The Supreme Court is taking an unusually long time to decide its big affirmative action case, suggesting it could be crafting a bold ruling to destroy race-based preferences.
In October, the court heard a challenge to the University of Texas at Austin’s admissions policy, which accepts the top 10% of students from every high school in the state, while considering race and other factors for students who aren’t in the top 10%.
Those arguments were 8 months ago. Supreme Court cases — even big ones like Obamacare and gay marriage — usually take 3 or 4 months to decide. The Supreme Court’s term ends this week, and it still hasn’t decided the UT case.
“You’d almost expect something unusual to have happened for this to take 8 months,” UCLA law professor Adam Winkler tells us.
The case should be pretty simple. After all, the Supreme Court has ruled on affirmative action before. In a 2003 case involving the University of Michigan’s law school, the high court said colleges can consider applicants’ race to achieve a “critical mass” of minorities.
The Supreme Court could have used the reasoning from the 2003 ruling either to affirm UT’s policy or to say it’s going too far by considering race and using its 10% plan (which also makes the school more diverse).
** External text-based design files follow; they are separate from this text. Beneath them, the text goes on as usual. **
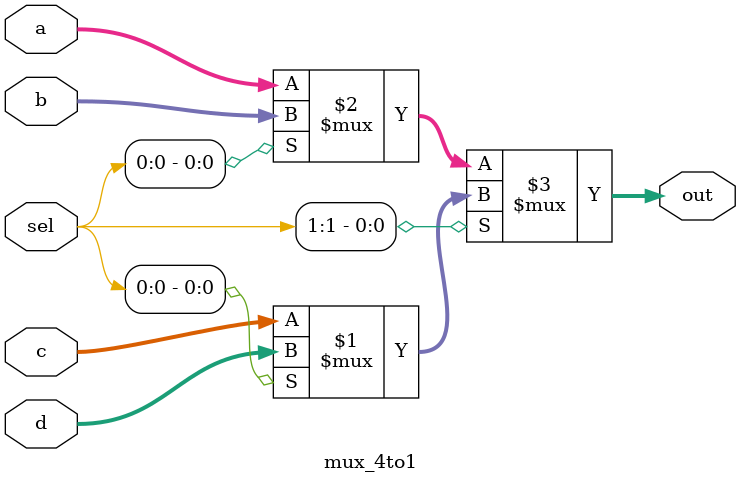
<source format=v>
module mux_4to1 ( input [3:0] a,      // 4-bit input called a
                  input [3:0] b,      // 4-bit input called b
                  input [3:0] c,      // 4-bit input called c
                  input [3:0] d,      // 4-bit input called d
                  input [1:0] sel,    // input sel used to select between a,b,c,d
                  output [3:0] out);  // 4-bit output based on input sel

   // When sel[1] is 0, (sel[0]? b:a) is selected and when sel[1] is 1, (sel[0] ? d:c) is taken
   // When sel[0] is 0, a is sent to output, else b and when sel[0] is 0, c is sent to output, else d
   assign out = sel[1] ? (sel[0] ? d : c) : (sel[0] ? b : a);

endmodule
</source>
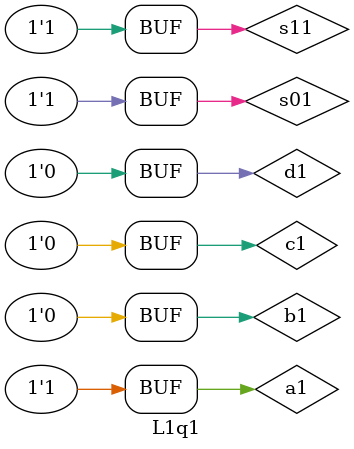
<source format=v>
module twoMux(input a,b,s, output y);
assign y=s*a + (~s)*b;
endmodule

module fourMux(input a,b,c,d,s1,s2, output y);
wire y1,y2;
twoMux uut1(a,b,s1,y1);
twoMux uut2(c,d,s1,y2);
twoMux uut3(y1,y2,s2,y);
endmodule


//testbench
module L1q1 ();
reg a1,b1,c1,d1,s11,s01;
wire y;
fourMux dut1 (.a(a1), .b(b1), .c(c1), .d(d1), .s1(s11), .s2(s01), .y(y) );
initial 
begin
     a1=1'b0; b1= 1'b0; c1= 1'b0; d1 =1'b0; s11=1'b0; s01 =1'b0;
#100 a1=1'b0; b1= 1'b1; c1= 1'b0; d1 =1'b0; s11=1'b1; s01 =1'b0;
#100 a1=1'b0; b1= 1'b0; c1= 1'b1; d1 =1'b0; s11=1'b0; s01 =1'b1;
#100 a1=1'b1; b1= 1'b0; c1= 1'b0; d1 =1'b0; s11=1'b1; s01 =1'b1;
end
endmodule

</source>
But that would have been a “copy and paste job” that probably wouldn’t have taken so long, according to Winkler.
“One possibility is that instead of doing a copy job … Maybe the conservatives have decided to go bold and make an assertive ruling,” Winkler says. “That would occasion the liberals to have to write extensive dissenting opinions.”
That would take a lot of time. “A bold ruling declaring the Constitution to be colorblind would be contrary to over a century of Supreme Court case law,” Winkler says. “It would occasion a lot of writing, a lot of argument, a lot of back and forth.”
Some legal experts have argued that colleges can still try to make their student bodies diverse even if the Supreme Court bans affirmative action. Still, the implications could be huge if the court goes bold and says that government and entities that take government money (like universities) can’t consider applicants’ race, Winkler says.
Government contractors and agencies, for example, couldn’t take explicit steps to make their workforces more racially diverse. Colleges would need to find entirely new and creative ways to ensure blacks and Hispanics were part of their student bodies (including by using socioeconomic status as a proxy for race).
Other experts have also predicted the Supreme Court will strike a blow to affirmative action. Supreme Court lawyer Carter Phillips has told BI the court will likely strike down UT’s use of race because its 10% admissions plan already achieves diversity.
During oral arguments, conservative justices suggested they may “cast aside” the heart of the court’s 2003 ruling that upheld affirmative action, veteran Supreme Court lawyer Lyle Denniston has written.
Of course, it’s not a foregone conclusion that the court will dismantle affirmative action. But the long wait we’ve had makes it an increasingly likely possibility.